Париж, всегда обладавший божественной способностью все перемены обращать на пользу собственному великолепию, вряд ли стал хуже от османовских перестроек. Потеряв, вероятно, кое-где призрачную красоту былого, город приобрел немало не только необходимых, но и привлекательных новых качеств, без которых он не стал бы нынешним Парижем. Именно тогда возникла эта особенность парижских пейзажей: ошеломляющий контраст величественного и миниатюрного – широких эспланад и площадей, нежданно открывающихся в проемах узких средневековых улиц, этот парадоксальный синтез грандиозности нового с грацией былого – словом, качества, замеченные, опоэтизированные и запечатленные на холстах именно импрессионистами.
Эстетизация роскоши сказалась в те годы и в произведениях художника, словно бы в историю искусства и не вошедшего, однако не только выражавше-го общественный вкус, но и в значительной мере на него влиявшего. В книгах об импрессионистах упоминать его имя не принято, однако художественную атмосферу Парижа Османа и Саккара он определял отлично, будучи при этом мастером почти гениальным. Речь о Гюставе Доре.

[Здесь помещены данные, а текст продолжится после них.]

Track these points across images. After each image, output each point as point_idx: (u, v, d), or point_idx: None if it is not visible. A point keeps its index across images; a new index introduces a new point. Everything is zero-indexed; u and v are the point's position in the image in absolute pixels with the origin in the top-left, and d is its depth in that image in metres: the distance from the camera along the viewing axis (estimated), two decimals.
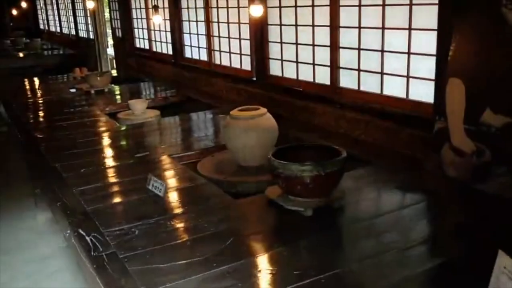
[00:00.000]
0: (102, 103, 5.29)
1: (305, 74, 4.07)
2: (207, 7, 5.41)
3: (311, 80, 3.99)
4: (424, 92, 3.06)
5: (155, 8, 6.06)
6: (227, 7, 5.04)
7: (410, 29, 3.08)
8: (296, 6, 4.01)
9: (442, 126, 2.72)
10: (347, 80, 3.67)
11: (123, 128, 4.18)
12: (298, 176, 2.25)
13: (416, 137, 3.04)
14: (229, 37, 5.11)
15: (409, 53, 3.12)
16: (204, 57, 5.73)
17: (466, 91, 2.60)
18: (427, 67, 3.03)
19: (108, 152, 3.54)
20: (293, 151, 2.51)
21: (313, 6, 3.82)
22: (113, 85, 6.15)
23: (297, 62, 4.14)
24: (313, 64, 3.94)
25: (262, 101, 4.48)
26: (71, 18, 12.15)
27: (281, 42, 4.29)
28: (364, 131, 3.44)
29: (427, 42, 2.98)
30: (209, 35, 5.49)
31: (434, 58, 2.91)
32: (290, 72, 4.25)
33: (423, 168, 2.82)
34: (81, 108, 5.06)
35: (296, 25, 4.06)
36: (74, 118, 4.58)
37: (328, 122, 3.75)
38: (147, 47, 7.48)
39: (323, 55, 3.82)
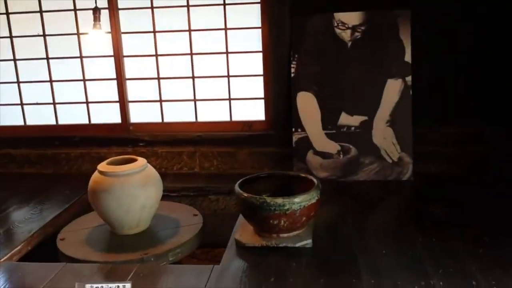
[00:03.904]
0: None
1: (70, 116, 3.33)
2: None
3: (85, 121, 3.31)
4: (250, 111, 3.21)
5: None
6: None
7: (227, 53, 3.13)
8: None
9: (302, 136, 2.98)
10: (142, 114, 3.29)
11: None
12: (305, 207, 2.06)
13: (259, 154, 3.16)
14: None
15: (228, 76, 3.16)
16: None
17: (318, 102, 2.97)
18: (247, 88, 3.18)
19: None
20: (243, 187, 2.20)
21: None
22: None
23: (54, 103, 3.31)
24: (87, 102, 3.28)
25: None
26: None
27: (17, 82, 3.30)
28: (188, 163, 3.22)
29: (245, 64, 3.14)
30: None
31: (258, 78, 3.14)
32: (37, 117, 3.35)
33: None
34: None
35: (47, 58, 3.24)
36: None
37: None
38: None
39: (99, 90, 3.26)
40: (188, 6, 3.06)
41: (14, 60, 3.28)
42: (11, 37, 3.24)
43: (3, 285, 1.94)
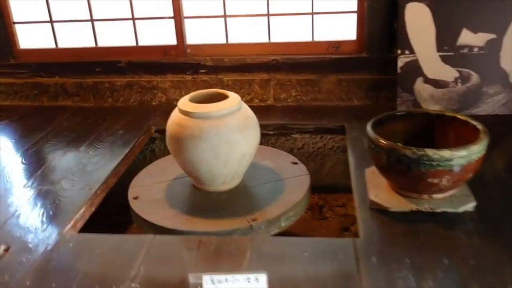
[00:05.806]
0: None
1: (112, 37, 2.72)
2: None
3: (132, 43, 2.69)
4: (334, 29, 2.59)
5: None
6: None
7: None
8: None
9: (409, 60, 2.39)
10: (202, 34, 2.68)
11: None
12: (474, 161, 1.52)
13: (349, 82, 2.58)
14: None
15: None
16: None
17: (433, 15, 2.34)
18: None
19: None
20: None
21: None
22: None
23: (92, 20, 2.67)
24: (133, 18, 2.64)
25: (16, 93, 2.82)
26: None
27: None
28: (260, 94, 2.65)
29: None
30: None
31: None
32: (72, 38, 2.74)
33: None
34: None
35: None
36: None
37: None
38: None
39: (148, 4, 2.62)
40: None
41: None
42: None
43: (78, 265, 1.45)
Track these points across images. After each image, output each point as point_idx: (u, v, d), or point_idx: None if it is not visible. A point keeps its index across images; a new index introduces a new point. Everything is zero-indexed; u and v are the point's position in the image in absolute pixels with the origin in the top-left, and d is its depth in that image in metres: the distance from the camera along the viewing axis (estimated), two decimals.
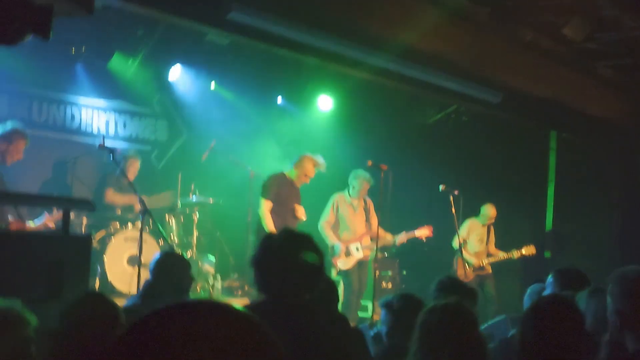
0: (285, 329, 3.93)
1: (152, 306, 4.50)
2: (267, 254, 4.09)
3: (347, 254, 10.77)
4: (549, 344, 3.58)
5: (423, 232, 11.09)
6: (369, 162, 10.09)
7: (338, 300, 5.52)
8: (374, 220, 10.91)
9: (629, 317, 3.67)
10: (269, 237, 4.18)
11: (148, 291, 5.74)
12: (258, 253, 4.12)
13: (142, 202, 8.10)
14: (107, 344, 1.72)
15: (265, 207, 10.06)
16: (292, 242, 4.11)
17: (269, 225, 9.86)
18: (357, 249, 10.77)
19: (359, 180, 10.75)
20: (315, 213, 11.08)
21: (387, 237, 10.99)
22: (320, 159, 10.43)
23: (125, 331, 1.43)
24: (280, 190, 10.20)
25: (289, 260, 4.04)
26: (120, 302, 7.26)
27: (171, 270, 5.78)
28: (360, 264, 10.75)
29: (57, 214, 8.52)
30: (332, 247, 10.79)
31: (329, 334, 4.05)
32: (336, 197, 11.03)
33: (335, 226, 10.95)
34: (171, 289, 5.65)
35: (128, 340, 1.41)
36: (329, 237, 10.82)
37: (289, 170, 10.37)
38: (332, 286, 5.42)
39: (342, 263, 10.75)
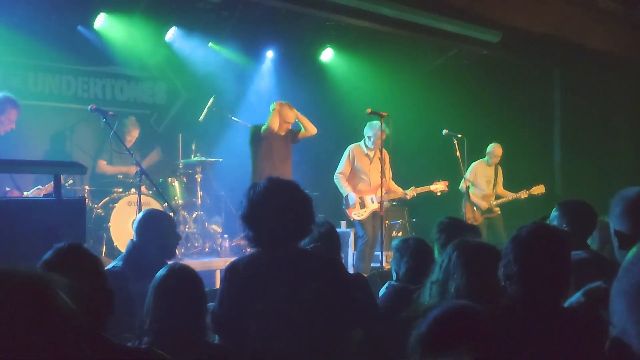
0: (281, 278, 3.89)
1: (134, 268, 4.43)
2: (252, 207, 4.00)
3: (362, 205, 10.73)
4: (532, 274, 3.42)
5: (439, 187, 11.03)
6: (368, 110, 9.93)
7: (338, 246, 5.43)
8: (388, 174, 10.83)
9: (628, 237, 3.53)
10: (252, 189, 4.07)
11: (132, 252, 5.63)
12: (243, 207, 4.03)
13: (139, 164, 8.01)
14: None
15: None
16: (276, 191, 4.02)
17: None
18: (372, 201, 10.73)
19: (375, 130, 10.62)
20: (322, 163, 11.04)
21: (398, 191, 10.96)
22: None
23: None
24: (265, 139, 10.17)
25: (274, 210, 3.95)
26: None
27: (154, 228, 5.65)
28: (375, 214, 10.68)
29: (50, 185, 8.46)
30: (347, 198, 10.75)
31: (324, 281, 3.97)
32: (352, 148, 10.95)
33: (351, 177, 10.89)
34: (155, 248, 5.54)
35: None
36: (344, 188, 10.78)
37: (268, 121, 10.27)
38: (332, 231, 5.34)
39: (357, 214, 10.71)
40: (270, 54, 12.92)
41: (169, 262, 5.69)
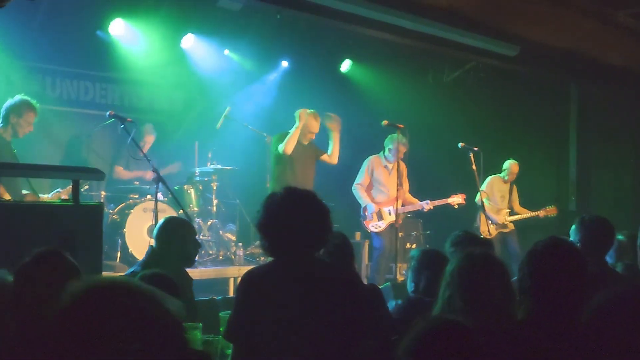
0: (295, 288, 3.89)
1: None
2: (269, 216, 4.01)
3: (380, 217, 10.72)
4: (547, 289, 3.43)
5: (456, 200, 11.05)
6: (385, 122, 9.96)
7: (352, 257, 5.42)
8: (405, 186, 10.88)
9: None
10: (270, 198, 4.08)
11: (150, 259, 5.64)
12: (262, 216, 4.04)
13: (156, 171, 8.03)
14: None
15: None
16: (294, 200, 4.03)
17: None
18: (390, 212, 10.72)
19: (395, 143, 10.61)
20: (337, 174, 11.05)
21: (415, 203, 10.98)
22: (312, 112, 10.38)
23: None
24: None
25: (292, 220, 3.95)
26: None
27: (174, 236, 5.67)
28: (392, 226, 10.67)
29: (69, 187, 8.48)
30: (365, 209, 10.75)
31: (340, 290, 3.98)
32: (372, 159, 10.98)
33: (369, 188, 10.91)
34: (174, 255, 5.56)
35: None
36: (363, 199, 10.78)
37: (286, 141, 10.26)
38: (345, 243, 5.33)
39: (375, 226, 10.71)
40: (285, 63, 12.91)
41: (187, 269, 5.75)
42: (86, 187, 9.59)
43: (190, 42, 11.81)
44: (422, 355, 2.58)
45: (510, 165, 12.21)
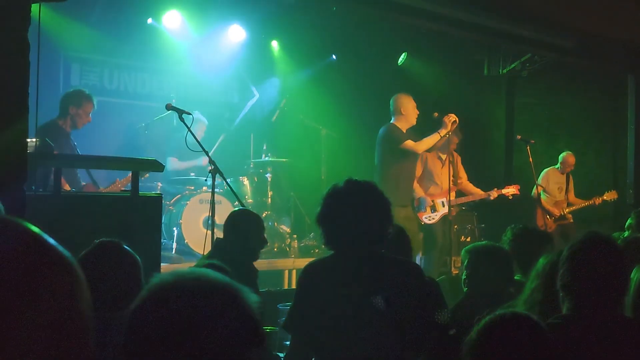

Этот художник, весьма склонный к «пышной помеси всех стилей» (Золя), превратил свои иллюстрации к классике в своеобразный – эффектный и пышный, как фасады Оперы Гарнье, – язык Второй империи. Язык, более всего понятный представителям верхушки среднего класса – людям не столько образованным, сколько насыщенным поверхностными впечатлениями от распродаж коллекций стремительно нищающей аристократии, нуворишам, скупавшим драгоценные произведения искусства вместе с особняками и за́мками и решительно неспособным отличать истинное искусство от только модного и хорошее от суррогата. Язык тех, кто предпочитает новому банальность и исповедует агрессивный консерватизм.
Полузнание (чуть-чуть – обо всем) всегда в основе вкуса нуворишей. «Demi instruit – double sot (наполовину ученый – вдвойне дурак)», – говорят французы. Приблизительность знаний и самоуверенность заказчиков создавали определенную атмосферу и вкус времени. Эти люди как раз и становились потенциальными врагами Салона отвергнутых, будущих импрессионистов, всех тех художников, которые мыслили нестандартно и внушали богатому обывателю тревогу насчет собственной эстетической состоятельности. Но было бы смешно и наивно в чем-то винить блистательного Гарнье, как и не менее блистательного Доре. Их искусство, сохраняя высокие, но покорные вкусам времени качества, помогает точнее ощутить художественную атмосферу Места и Времени импрессионизма, и история может быть им признательна за точное выражение вкусов времени и «постановку диагноза» общественному вкусу.[30]
Примерно в таком же духе выстраивались зрительские приоритеты в официальных Салонах, а затем и в единственном музее, посвященном современному искусству. Речь о Люксембургском музее, открывшемся 24 апреля 1818 года, в царствование Людовика XVIII. Он помещался изначально в самом дворце, после же переезда туда сената расположился в расширенной и переоборудованной дворцовой оранжерее.[31]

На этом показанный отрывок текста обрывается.